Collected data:
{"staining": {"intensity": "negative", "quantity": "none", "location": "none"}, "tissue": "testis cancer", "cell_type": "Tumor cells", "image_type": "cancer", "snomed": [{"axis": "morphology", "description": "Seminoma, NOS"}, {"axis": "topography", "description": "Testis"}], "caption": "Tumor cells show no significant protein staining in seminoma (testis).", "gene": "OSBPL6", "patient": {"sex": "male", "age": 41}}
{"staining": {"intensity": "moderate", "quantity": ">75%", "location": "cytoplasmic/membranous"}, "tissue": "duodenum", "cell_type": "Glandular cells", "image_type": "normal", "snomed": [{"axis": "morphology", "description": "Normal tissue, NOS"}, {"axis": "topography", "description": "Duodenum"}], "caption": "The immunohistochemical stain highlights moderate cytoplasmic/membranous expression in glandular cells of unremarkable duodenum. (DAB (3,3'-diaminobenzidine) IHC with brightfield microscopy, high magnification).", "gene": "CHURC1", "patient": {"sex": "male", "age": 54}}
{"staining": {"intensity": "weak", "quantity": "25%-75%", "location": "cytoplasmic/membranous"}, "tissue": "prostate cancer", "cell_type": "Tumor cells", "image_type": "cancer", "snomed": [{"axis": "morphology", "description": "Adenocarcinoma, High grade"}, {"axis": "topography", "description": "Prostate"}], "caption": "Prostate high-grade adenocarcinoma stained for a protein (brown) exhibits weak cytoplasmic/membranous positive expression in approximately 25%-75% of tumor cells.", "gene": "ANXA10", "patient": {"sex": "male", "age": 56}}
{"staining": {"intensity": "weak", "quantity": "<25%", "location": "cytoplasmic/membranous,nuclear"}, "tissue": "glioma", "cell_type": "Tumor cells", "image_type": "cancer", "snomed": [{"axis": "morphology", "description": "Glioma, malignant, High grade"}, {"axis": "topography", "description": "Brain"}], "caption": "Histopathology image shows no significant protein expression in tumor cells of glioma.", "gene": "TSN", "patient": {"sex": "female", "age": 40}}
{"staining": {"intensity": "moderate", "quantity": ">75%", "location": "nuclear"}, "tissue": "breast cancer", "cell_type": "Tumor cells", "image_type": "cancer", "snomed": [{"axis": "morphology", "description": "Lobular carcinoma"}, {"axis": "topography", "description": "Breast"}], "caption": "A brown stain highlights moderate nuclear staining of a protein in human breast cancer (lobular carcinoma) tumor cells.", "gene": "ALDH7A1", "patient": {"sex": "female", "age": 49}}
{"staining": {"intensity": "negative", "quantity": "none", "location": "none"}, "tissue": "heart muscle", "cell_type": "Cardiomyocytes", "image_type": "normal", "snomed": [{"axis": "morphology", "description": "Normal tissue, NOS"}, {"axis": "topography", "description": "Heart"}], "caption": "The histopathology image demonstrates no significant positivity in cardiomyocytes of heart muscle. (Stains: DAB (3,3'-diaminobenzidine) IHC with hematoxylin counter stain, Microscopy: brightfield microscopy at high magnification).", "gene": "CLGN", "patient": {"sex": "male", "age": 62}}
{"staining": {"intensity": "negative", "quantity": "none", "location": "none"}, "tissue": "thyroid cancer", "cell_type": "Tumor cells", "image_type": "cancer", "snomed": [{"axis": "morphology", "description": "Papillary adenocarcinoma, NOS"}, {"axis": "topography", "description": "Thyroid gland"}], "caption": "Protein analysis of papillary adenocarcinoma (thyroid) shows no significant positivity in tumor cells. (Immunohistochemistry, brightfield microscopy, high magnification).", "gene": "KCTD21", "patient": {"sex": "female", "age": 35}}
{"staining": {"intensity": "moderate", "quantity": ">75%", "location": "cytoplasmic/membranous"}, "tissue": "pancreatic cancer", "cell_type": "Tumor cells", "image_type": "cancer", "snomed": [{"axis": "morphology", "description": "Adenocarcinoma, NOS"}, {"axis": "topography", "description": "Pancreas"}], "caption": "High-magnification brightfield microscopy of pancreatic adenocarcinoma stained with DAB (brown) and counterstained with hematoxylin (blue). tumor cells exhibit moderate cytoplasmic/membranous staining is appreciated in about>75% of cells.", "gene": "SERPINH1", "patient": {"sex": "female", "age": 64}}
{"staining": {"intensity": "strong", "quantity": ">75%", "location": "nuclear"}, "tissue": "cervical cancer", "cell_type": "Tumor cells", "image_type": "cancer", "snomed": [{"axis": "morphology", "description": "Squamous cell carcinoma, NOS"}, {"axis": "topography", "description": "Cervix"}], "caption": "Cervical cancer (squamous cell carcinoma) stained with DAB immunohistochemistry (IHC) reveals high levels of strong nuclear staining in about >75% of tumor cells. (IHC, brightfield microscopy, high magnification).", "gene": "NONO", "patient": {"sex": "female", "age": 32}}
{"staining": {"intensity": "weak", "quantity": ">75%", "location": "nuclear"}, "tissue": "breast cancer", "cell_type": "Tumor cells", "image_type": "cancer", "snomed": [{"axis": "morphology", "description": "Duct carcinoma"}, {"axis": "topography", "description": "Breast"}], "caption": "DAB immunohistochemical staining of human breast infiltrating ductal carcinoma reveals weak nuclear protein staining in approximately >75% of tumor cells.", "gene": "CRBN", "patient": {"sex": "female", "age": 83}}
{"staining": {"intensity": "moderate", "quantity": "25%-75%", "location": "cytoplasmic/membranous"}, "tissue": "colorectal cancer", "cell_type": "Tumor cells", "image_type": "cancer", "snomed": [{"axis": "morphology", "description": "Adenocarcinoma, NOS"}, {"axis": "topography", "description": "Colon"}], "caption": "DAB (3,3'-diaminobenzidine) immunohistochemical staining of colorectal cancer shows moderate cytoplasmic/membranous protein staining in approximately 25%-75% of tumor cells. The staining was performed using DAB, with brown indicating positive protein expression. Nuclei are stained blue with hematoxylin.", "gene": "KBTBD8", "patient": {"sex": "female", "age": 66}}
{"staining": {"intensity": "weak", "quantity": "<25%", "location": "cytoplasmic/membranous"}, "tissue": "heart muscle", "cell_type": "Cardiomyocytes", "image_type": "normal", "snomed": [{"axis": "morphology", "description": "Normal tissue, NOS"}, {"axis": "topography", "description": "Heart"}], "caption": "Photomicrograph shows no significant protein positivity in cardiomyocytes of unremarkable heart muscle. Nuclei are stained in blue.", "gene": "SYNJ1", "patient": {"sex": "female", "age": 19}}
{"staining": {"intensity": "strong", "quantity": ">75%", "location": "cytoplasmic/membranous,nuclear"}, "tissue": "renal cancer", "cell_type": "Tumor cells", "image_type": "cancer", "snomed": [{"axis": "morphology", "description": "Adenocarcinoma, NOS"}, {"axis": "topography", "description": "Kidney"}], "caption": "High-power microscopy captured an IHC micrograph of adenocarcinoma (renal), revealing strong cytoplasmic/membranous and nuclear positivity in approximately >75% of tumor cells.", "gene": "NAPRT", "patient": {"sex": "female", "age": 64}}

Brief:
None of the lines above may be skipped. Transcribe each one exactly.

Reply:
{"staining": {"intensity": "negative", "quantity": "none", "location": "none"}, "tissue": "testis cancer", "cell_type": "Tumor cells", "image_type": "cancer", "snomed": [{"axis": "morphology", "description": "Seminoma, NOS"}, {"axis": "topography", "description": "Testis"}], "caption": "Tumor cells show no significant protein staining in seminoma (testis).", "gene": "OSBPL6", "patient": {"sex": "male", "age": 41}}
{"staining": {"intensity": "moderate", "quantity": ">75%", "location": "cytoplasmic/membranous"}, "tissue": "duodenum", "cell_type": "Glandular cells", "image_type": "normal", "snomed": [{"axis": "morphology", "description": "Normal tissue, NOS"}, {"axis": "topography", "description": "Duodenum"}], "caption": "The immunohistochemical stain highlights moderate cytoplasmic/membranous expression in glandular cells of unremarkable duodenum. (DAB (3,3'-diaminobenzidine) IHC with brightfield microscopy, high magnification).", "gene": "CHURC1", "patient": {"sex": "male", "age": 54}}
{"staining": {"intensity": "weak", "quantity": "25%-75%", "location": "cytoplasmic/membranous"}, "tissue": "prostate cancer", "cell_type": "Tumor cells", "image_type": "cancer", "snomed": [{"axis": "morphology", "description": "Adenocarcinoma, High grade"}, {"axis": "topography", "description": "Prostate"}], "caption": "Prostate high-grade adenocarcinoma stained for a protein (brown) exhibits weak cytoplasmic/membranous positive expression in approximately 25%-75% of tumor cells.", "gene": "ANXA10", "patient": {"sex": "male", "age": 56}}
{"staining": {"intensity": "weak", "quantity": "<25%", "location": "cytoplasmic/membranous,nuclear"}, "tissue": "glioma", "cell_type": "Tumor cells", "image_type": "cancer", "snomed": [{"axis": "morphology", "description": "Glioma, malignant, High grade"}, {"axis": "topography", "description": "Brain"}], "caption": "Histopathology image shows no significant protein expression in tumor cells of glioma.", "gene": "TSN", "patient": {"sex": "female", "age": 40}}
{"staining": {"intensity": "moderate", "quantity": ">75%", "location": "nuclear"}, "tissue": "breast cancer", "cell_type": "Tumor cells", "image_type": "cancer", "snomed": [{"axis": "morphology", "description": "Lobular carcinoma"}, {"axis": "topography", "description": "Breast"}], "caption": "A brown stain highlights moderate nuclear staining of a protein in human breast cancer (lobular carcinoma) tumor cells.", "gene": "ALDH7A1", "patient": {"sex": "female", "age": 49}}
{"staining": {"intensity": "negative", "quantity": "none", "location": "none"}, "tissue": "heart muscle", "cell_type": "Cardiomyocytes", "image_type": "normal", "snomed": [{"axis": "morphology", "description": "Normal tissue, NOS"}, {"axis": "topography", "description": "Heart"}], "caption": "The histopathology image demonstrates no significant positivity in cardiomyocytes of heart muscle. (Stains: DAB (3,3'-diaminobenzidine) IHC with hematoxylin counter stain, Microscopy: brightfield microscopy at high magnification).", "gene": "CLGN", "patient": {"sex": "male", "age": 62}}
{"staining": {"intensity": "negative", "quantity": "none", "location": "none"}, "tissue": "thyroid cancer", "cell_type": "Tumor cells", "image_type": "cancer", "snomed": [{"axis": "morphology", "description": "Papillary adenocarcinoma, NOS"}, {"axis": "topography", "description": "Thyroid gland"}], "caption": "Protein analysis of papillary adenocarcinoma (thyroid) shows no significant positivity in tumor cells. (Immunohistochemistry, brightfield microscopy, high magnification).", "gene": "KCTD21", "patient": {"sex": "female", "age": 35}}
{"staining": {"intensity": "moderate", "quantity": ">75%", "location": "cytoplasmic/membranous"}, "tissue": "pancreatic cancer", "cell_type": "Tumor cells", "image_type": "cancer", "snomed": [{"axis": "morphology", "description": "Adenocarcinoma, NOS"}, {"axis": "topography", "description": "Pancreas"}], "caption": "High-magnification brightfield microscopy of pancreatic adenocarcinoma stained with DAB (brown) and counterstained with hematoxylin (blue). tumor cells exhibit moderate cytoplasmic/membranous staining is appreciated in about>75% of cells.", "gene": "SERPINH1", "patient": {"sex": "female", "age": 64}}
{"staining": {"intensity": "strong", "quantity": ">75%", "location": "nuclear"}, "tissue": "cervical cancer", "cell_type": "Tumor cells", "image_type": "cancer", "snomed": [{"axis": "morphology", "description": "Squamous cell carcinoma, NOS"}, {"axis": "topography", "description": "Cervix"}], "caption": "Cervical cancer (squamous cell carcinoma) stained with DAB immunohistochemistry (IHC) reveals high levels of strong nuclear staining in about >75% of tumor cells. (IHC, brightfield microscopy, high magnification).", "gene": "NONO", "patient": {"sex": "female", "age": 32}}
{"staining": {"intensity": "weak", "quantity": ">75%", "location": "nuclear"}, "tissue": "breast cancer", "cell_type": "Tumor cells", "image_type": "cancer", "snomed": [{"axis": "morphology", "description": "Duct carcinoma"}, {"axis": "topography", "description": "Breast"}], "caption": "DAB immunohistochemical staining of human breast infiltrating ductal carcinoma reveals weak nuclear protein staining in approximately >75% of tumor cells.", "gene": "CRBN", "patient": {"sex": "female", "age": 83}}
{"staining": {"intensity": "moderate", "quantity": "25%-75%", "location": "cytoplasmic/membranous"}, "tissue": "colorectal cancer", "cell_type": "Tumor cells", "image_type": "cancer", "snomed": [{"axis": "morphology", "description": "Adenocarcinoma, NOS"}, {"axis": "topography", "description": "Colon"}], "caption": "DAB (3,3'-diaminobenzidine) immunohistochemical staining of colorectal cancer shows moderate cytoplasmic/membranous protein staining in approximately 25%-75% of tumor cells. The staining was performed using DAB, with brown indicating positive protein expression. Nuclei are stained blue with hematoxylin.", "gene": "KBTBD8", "patient": {"sex": "female", "age": 66}}
{"staining": {"intensity": "weak", "quantity": "<25%", "location": "cytoplasmic/membranous"}, "tissue": "heart muscle", "cell_type": "Cardiomyocytes", "image_type": "normal", "snomed": [{"axis": "morphology", "description": "Normal tissue, NOS"}, {"axis": "topography", "description": "Heart"}], "caption": "Photomicrograph shows no significant protein positivity in cardiomyocytes of unremarkable heart muscle. Nuclei are stained in blue.", "gene": "SYNJ1", "patient": {"sex": "female", "age": 19}}
{"staining": {"intensity": "strong", "quantity": ">75%", "location": "cytoplasmic/membranous,nuclear"}, "tissue": "renal cancer", "cell_type": "Tumor cells", "image_type": "cancer", "snomed": [{"axis": "morphology", "description": "Adenocarcinoma, NOS"}, {"axis": "topography", "description": "Kidney"}], "caption": "High-power microscopy captured an IHC micrograph of adenocarcinoma (renal), revealing strong cytoplasmic/membranous and nuclear positivity in approximately >75% of tumor cells.", "gene": "NAPRT", "patient": {"sex": "female", "age": 64}}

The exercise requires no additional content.